後世の無邪気な人が勘違いしないようにね。

8/6、8/9、8/15を日本人は忘れないと思うが、米国人が12/8や9.11を忘れないのもまた然りなのよね。

オッペンハイマーできのこ雲としてでも広島、長崎が表現されなかったのは良かったのかもしれない。
なぜなら、きのこ雲はあくまで米軍機からの視点でしか見ることができない映像でしょう。
つまり、米国の視点なんですね。それは本当にリアルではないわけですね。被爆者にとっては。
痛みを伴う表現こそが、焼け爛れた皮膚の被爆者たちの映像であり、直視に堪えないものだったはず。そこを描き切ることもできただろうけどノーランはそれはしなかった。あくまで、オッペンハイマーの視覚や想像の中で起こるものが描かれた。

ここを捨象するのか、拾うのかで映画のトーンはものすごく変わったと思う。なんなら、多くの米国人は直視出来なかったと思われる。(=興行収入にダイレクトに影響)米国人もヒューマン系と思って観に行ったらとんでもない映像出てきたらやはり物議になるだろうし避ける人もいるだろう。
戦後オッペンハイマーが反核に近い立場を取ったのは放射能によって何が起こるかを本当の意味で理解したからだと思うのですよね。その他の人たちは本当の意味では理解してない人が多かった。この差分を表現するためには、やはり被曝のフィルムを映画に収めない、というのが選択になりえるのよなあ…

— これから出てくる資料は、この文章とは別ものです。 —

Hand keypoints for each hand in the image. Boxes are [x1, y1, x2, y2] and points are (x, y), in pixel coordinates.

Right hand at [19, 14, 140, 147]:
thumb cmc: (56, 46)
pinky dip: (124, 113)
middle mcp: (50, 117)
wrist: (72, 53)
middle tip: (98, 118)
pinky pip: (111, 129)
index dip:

直視せよ!と思う人が多いのは当然と思う。いつの日か、そうした作品が出てくることを切に願うばかり。オッペンハイマーはまさにその途中の作品なのだと思えば、これはこれで大変に意義のある作品だと思える。米国民の原爆に対する意識はまさにきのこ雲であり、それをTシャツにするくらいなので。

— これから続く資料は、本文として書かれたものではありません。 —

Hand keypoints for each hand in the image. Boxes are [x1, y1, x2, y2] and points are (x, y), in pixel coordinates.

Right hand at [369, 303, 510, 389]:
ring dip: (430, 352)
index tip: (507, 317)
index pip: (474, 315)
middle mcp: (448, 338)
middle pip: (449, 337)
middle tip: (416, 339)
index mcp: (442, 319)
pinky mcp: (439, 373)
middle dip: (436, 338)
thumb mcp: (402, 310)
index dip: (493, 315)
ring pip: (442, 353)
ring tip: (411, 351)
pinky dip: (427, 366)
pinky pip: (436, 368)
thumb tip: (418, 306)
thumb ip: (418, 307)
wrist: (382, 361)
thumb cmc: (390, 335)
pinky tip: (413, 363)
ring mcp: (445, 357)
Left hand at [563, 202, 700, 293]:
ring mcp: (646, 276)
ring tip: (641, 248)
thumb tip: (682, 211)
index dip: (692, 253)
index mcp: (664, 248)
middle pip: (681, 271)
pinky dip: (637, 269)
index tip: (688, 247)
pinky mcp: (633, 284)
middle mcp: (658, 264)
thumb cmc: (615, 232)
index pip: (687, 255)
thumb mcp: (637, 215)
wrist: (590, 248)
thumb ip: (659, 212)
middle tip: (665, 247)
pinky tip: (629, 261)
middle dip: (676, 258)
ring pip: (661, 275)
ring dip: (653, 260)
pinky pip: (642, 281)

この手の話になると思い出すのは核の街、プルトニウムを作ったアメリカの街に留学した子の動画だ。アメリカと日本の認識の差分はかなり大きいことがわかる。
そのほかにもウルヴァリンやダークナイトライジングでも被曝シーンの出来は酷い。ちょっと強力な爆弾みたいになってる。出すならばちゃんと描いて欲しい。